**Text for analysis**
BEGIN

Wednesday - March 2, 2005


RALEIGH - United States Attorney Frank D. Whitney announced that a federal grand jury sitting in Raleigh on Wednesday, March 2, 2005, returned a True Bill of Indictment charging PANJAK PARMER and MOHAMMED KHEIRALLAH NASSER with conspiracy and visa fraud.

PARMER, 47, of 8804 Bluffpoint Court, Raleigh, N. C., and NASSER, 26, of 717 Chappell Road, Apt. G, Raleigh, N. C., were charged with one count of conspiracy to commit visa fraud and one count of visa fraud. If convicted as charged, each could receive a maximum sentence of five years imprisonment, a $250,000.00 fine, and three years of supervised release on the conspiracy charge, and 10 years imprisonment, a fine of $250,000.00, and three years of supervised release on the fraud charge.

According to the Indictment, PARMER and NASSER conspired to obtain fraudulently a Non-Immigrant Visa Classification, Class H1B1, for NASSER, who was then in the United States on an F1 Student Visa. The Class H1B1 would grant him Specialty Occupation Worker status and thereby entitle him to residency and employment in the United States. The Indictment alleges that PARMER filed false representations with the United States Immigration and Naturalization Service, which claimed that NASSER was and would continue to be employed as a Computer Network Analyst at a salary of $45,000.00, by business enterprises controlled by PARMER. The indictment further alleges that NASSER and PARMER both knew that no such position existed in PARMER's enterprises and that NASSER was employed as a gas station and convenience store attendant at a much lower salary. PARMER and NASSER allegedly sought the H1B1 Specialty Occupation Worker, Non-Immigrant Visa for NASSER on or about November 27, 2002.

END

**Dataset entries**

BEGIN

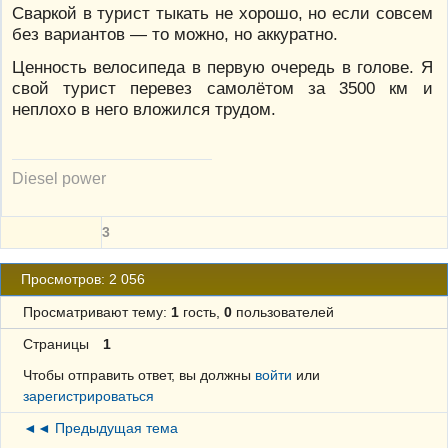
Сваркой в турист тыкать не хорошо, но если совсем
без вариантов — то можно, но аккуратно.
Ценность велосипеда в первую очередь в голове. Я
свой турист перевез самолётом за 3500 км и
неплохо в него вложился трудом.
Diesel power
3
Просмотров: 2 056
Просматривают тему:
1
гость,
0
пользователей
Страницы
1
Чтобы отправить ответ, вы должны
войти
или
зарегистрироваться
◄◄ Предыдущая тема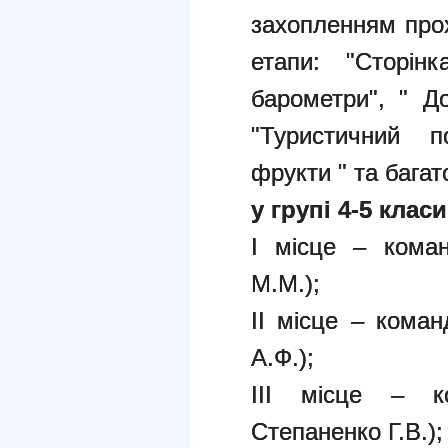
захопленням прох
етапи: "Сторін
барометри", " До
"Туристичний по
фрукти " та бага
у групі 4-5 класи
І місце – коман
М.М.);
ІІ місце – коман
А.Ф.);
ІІІ місце – ко
Степаненко Г.В.);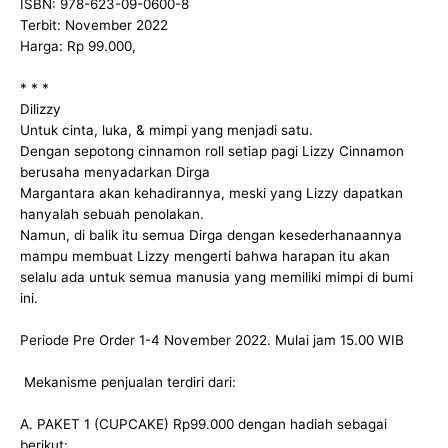
ISBN: 978-623-09-0600-8
Terbit: November 2022
Harga: Rp 99.000,
* * *
Dilizzy
Untuk cinta, luka, & mimpi yang menjadi satu.
Dengan sepotong cinnamon roll setiap pagi Lizzy Cinnamon
berusaha menyadarkan Dirga
Margantara akan kehadirannya, meski yang Lizzy dapatkan
hanyalah sebuah penolakan.
Namun, di balik itu semua Dirga dengan kesederhanaannya
mampu membuat Lizzy mengerti bahwa harapan itu akan
selalu ada untuk semua manusia yang memiliki mimpi di bumi
ini.
Periode Pre Order 1-4 November 2022. Mulai jam 15.00 WIB
Mekanisme penjualan terdiri dari:
A. PAKET 1 (CUPCAKE) Rp99.000 dengan hadiah sebagai
berikut: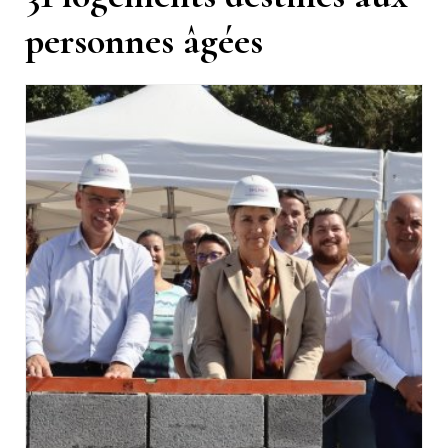
personnes âgées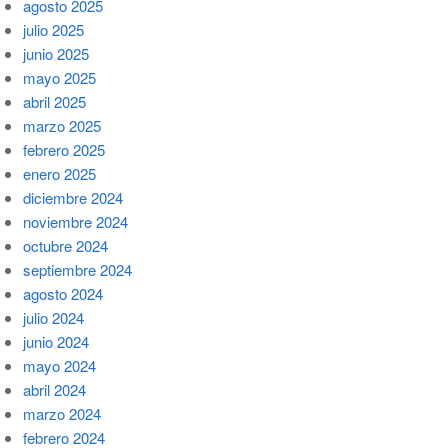
agosto 2025
julio 2025
junio 2025
mayo 2025
abril 2025
marzo 2025
febrero 2025
enero 2025
diciembre 2024
noviembre 2024
octubre 2024
septiembre 2024
agosto 2024
julio 2024
junio 2024
mayo 2024
abril 2024
marzo 2024
febrero 2024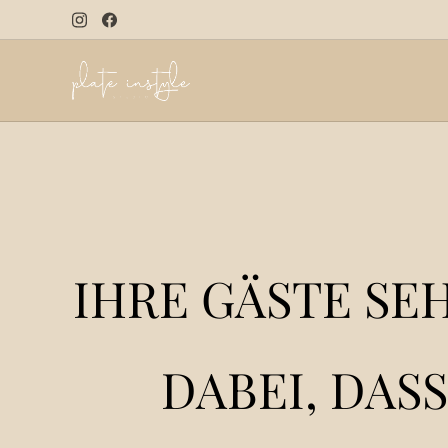
IHRE GÄSTE SE
DABE
I, DAS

END

**Set of tasks**
a - According to the indictment report, what salary did the false filings claim Nasser would earn as a Computer Network Analyst?
b - Continue the report on the Raleigh visa fraud indictment from its last sentence.
The listing after the indictment report is unrelated material.

**Answers**
a - $45,000.00

b -
Investigation of the case was conducted by the Office of Investigations, U. S. Immigration and Customs Enforcement (ICE). Assistant U. S. Attorney John S. Bowler is prosecuting the case for the United States.

An indictment is only a charge and is not evidence of guilt. The defendants are entitled to a fair trial in which it will be the government's burden to prove guilt beyond a reasonable doubt. A trial date has not been set. Both defendants are in federal custody.